J’étais à peu près fou. La scène que j’avais évoquée me dominait moi-même et se détachait dans l’ombre avec le relief de la réalité.
Haletant, je suivais les péripéties d’une lutte affreuse, et j’encourageais Fiorella de mes paroles insensées.
— Défends-toi ! Qu’elle n’appelle pas ! Tu es la plus forte, et je t’aime. A la gorge ! à la gorge ! je le veux ! je l’ordonne ! Serre le cou de la vieille pour qu’elle ne puisse pas crier ; serre-le de tes petites mains d’acier. Encore ! il le faut ! Obéis-moi tu seras libre ! A présent, bâillonne-la. Non, c’est inutile, elle tombe, affaissée. Achève, achève ton œuvre ! Ne regarde pas le sang qu’il y a sur tes mains. Il faut fuir, Fiorella ; prends les clefs, ne perds pas de temps. Éteins la lampe avec tes mains rouges ; il fait noir. Ton cœur bat, pauvre martyre ; tu te traînes le long des murs. Reprends courage, va. Ferme la porte et descends. Suis le corridor. Descends encore. Il y a une issue au bas de l’escalier. La vois-tu ? Oui, tu la vois. Qu’importe l’obscurité ! la clef qui ouvre cette porte dérobée est la plus petite du trousseau. Tu l’as trouvée. Bien, hâte-toi ! Oh ! des rumeurs s’éveillent dans le couvent. On va te poursuivre. Ne chancelle pas, sois hardie, tu seras sauvée ! Vois mes bras qui te sont ouverts et qui t’emporteront dans la liberté et dans l’amour !

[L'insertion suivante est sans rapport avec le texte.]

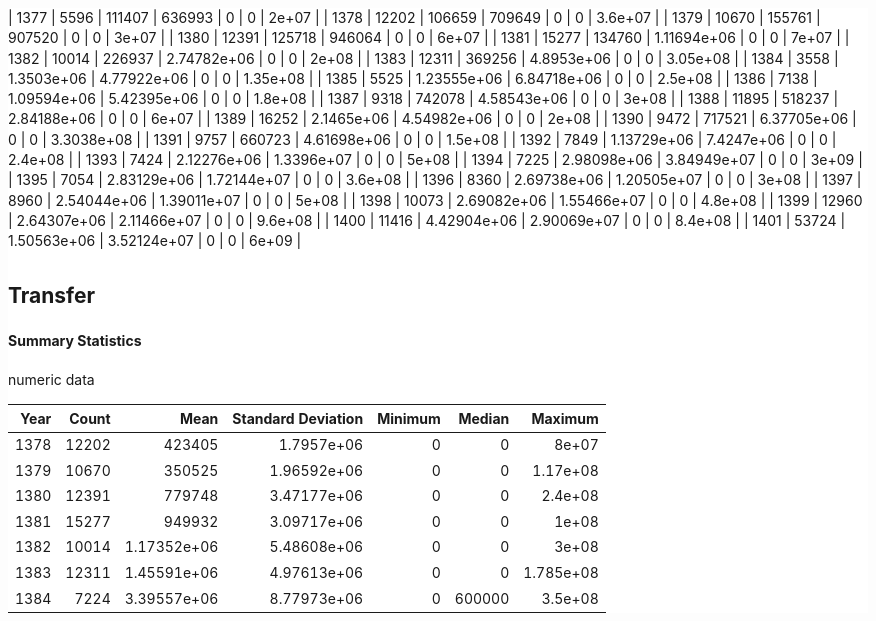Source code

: |   1377 |    5596 | 111407           |     636993           |         0 |        0 | 2e+07      |
|   1378 |   12202 | 106659           |     709649           |         0 |        0 | 3.6e+07    |
|   1379 |   10670 | 155761           |     907520           |         0 |        0 | 3e+07      |
|   1380 |   12391 | 125718           |     946064           |         0 |        0 | 6e+07      |
|   1381 |   15277 | 134760           |          1.11694e+06 |         0 |        0 | 7e+07      |
|   1382 |   10014 | 226937           |          2.74782e+06 |         0 |        0 | 2e+08      |
|   1383 |   12311 | 369256           |          4.8953e+06  |         0 |        0 | 3.05e+08   |
|   1384 |    3558 |      1.3503e+06  |          4.77922e+06 |         0 |        0 | 1.35e+08   |
|   1385 |    5525 |      1.23555e+06 |          6.84718e+06 |         0 |        0 | 2.5e+08    |
|   1386 |    7138 |      1.09594e+06 |          5.42395e+06 |         0 |        0 | 1.8e+08    |
|   1387 |    9318 | 742078           |          4.58543e+06 |         0 |        0 | 3e+08      |
|   1388 |   11895 | 518237           |          2.84188e+06 |         0 |        0 | 6e+07      |
|   1389 |   16252 |      2.1465e+06  |          4.54982e+06 |         0 |        0 | 2e+08      |
|   1390 |    9472 | 717521           |          6.37705e+06 |         0 |        0 | 3.3038e+08 |
|   1391 |    9757 | 660723           |          4.61698e+06 |         0 |        0 | 1.5e+08    |
|   1392 |    7849 |      1.13729e+06 |          7.4247e+06  |         0 |        0 | 2.4e+08    |
|   1393 |    7424 |      2.12276e+06 |          1.3396e+07  |         0 |        0 | 5e+08      |
|   1394 |    7225 |      2.98098e+06 |          3.84949e+07 |         0 |        0 | 3e+09      |
|   1395 |    7054 |      2.83129e+06 |          1.72144e+07 |         0 |        0 | 3.6e+08    |
|   1396 |    8360 |      2.69738e+06 |          1.20505e+07 |         0 |        0 | 3e+08      |
|   1397 |    8960 |      2.54044e+06 |          1.39011e+07 |         0 |        0 | 5e+08      |
|   1398 |   10073 |      2.69082e+06 |          1.55466e+07 |         0 |        0 | 4.8e+08    |
|   1399 |   12960 |      2.64307e+06 |          2.11466e+07 |         0 |        0 | 9.6e+08    |
|   1400 |   11416 |      4.42904e+06 |          2.90069e+07 |         0 |        0 | 8.4e+08    |
|   1401 |   53724 |      1.50563e+06 |          3.52124e+07 |         0 |        0 | 6e+09      |


## Transfer

#### Summary Statistics

numeric data

|   Year |   Count |             Mean |   Standard Deviation |   Minimum |       Median |   Maximum |
|-------:|--------:|-----------------:|---------------------:|----------:|-------------:|----------:|
|   1378 |   12202 | 423405           |          1.7957e+06  |         0 |      0       | 8e+07     |
|   1379 |   10670 | 350525           |          1.96592e+06 |         0 |      0       | 1.17e+08  |
|   1380 |   12391 | 779748           |          3.47177e+06 |         0 |      0       | 2.4e+08   |
|   1381 |   15277 | 949932           |          3.09717e+06 |         0 |      0       | 1e+08     |
|   1382 |   10014 |      1.17352e+06 |          5.48608e+06 |         0 |      0       | 3e+08     |
|   1383 |   12311 |      1.45591e+06 |          4.97613e+06 |         0 |      0       | 1.785e+08 |
|   1384 |    7224 |      3.39557e+06 |          8.77973e+06 |         0 | 600000       | 3.5e+08   |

Je criais avec des râles dans le gosier. Une pesanteur formidable écrasait mes poumons. Tout à coup il me sembla que je venais d’entendre un battement de porte, suivi d’un bruit de pas nombreux, et ce fut comme si tous ces pas m’avaient marché sur la poitrine. J’eus peur, je ne savais de quoi, de quelque chose de sinistre qui allait se passer, de quelqu’un de terrible qui allait surgir, et je crus, tant les bruits redoublaient et se rapprochaient, que j’étais entouré d’une multitude invisible, menaçante. Je voulus échapper à cette épouvante, me lever, m’éloigner. Impossible. Je me sentis incapable de vaincre ma terreur. Je souffrais de cette attente anxieuse que l’on subit sous l’approche magnétique d’un orage, quand c’est sur vous peut-être que la foudre va tomber. Et voici que j’entendis, à travers le tumulte, — très nettement, cette fois, — un pied qui pressait le sol, une robe qui traînait dans l’herbe ; et une main, une main longue, très froide — oh ! j’en sentis la glace à travers mes habits — se posa lentement sur mon épaule.
— Je t’ai obéi, Joseph ! je l’ai tuée. Me voici.
C’était sa voix ! la voix de Fiorella !
Sans oser regarder celle qui me parlait, sans rien vouloir entendre de plus, je pris une course folle à travers champs, en ligne droite, fuyant les routes et les sentiers frayés, enjambant les haies, escaladant les murs, sautant les fossés, tombant quelquefois, me relevant, grimpant des pieds et des mains, dévalant aux descentes, me meurtrissant aux ronces, aux pierres, aux arbres, comprenant que ce serait dans un complet épuisement physique que je pourrais anéantir la pensée de terreur et d’horreur !
Après bien des heures de fuite forcenée, je tombai presque mort le long d’une haie. Si je ne me relevai pas pour courir encore, c’est qu’une fatigue invincible ferma mes paupières, m’engourdit et me plongea dans un sommeil profond.
Il faisait grand jour quand je me réveillai. Deux personnages de bonne mine, inclinés vers le fossé où je m’étais endormi, me secouaient doucement, et, pendant que je frottais mes yeux encore tout sillés de sommeil, j’entendis l’un des passants dire à l’autre :
— Voilà, compère orfèvre, une heureuse rencontre, et, grâce à Joseph Balsamo, notre fortune est faite.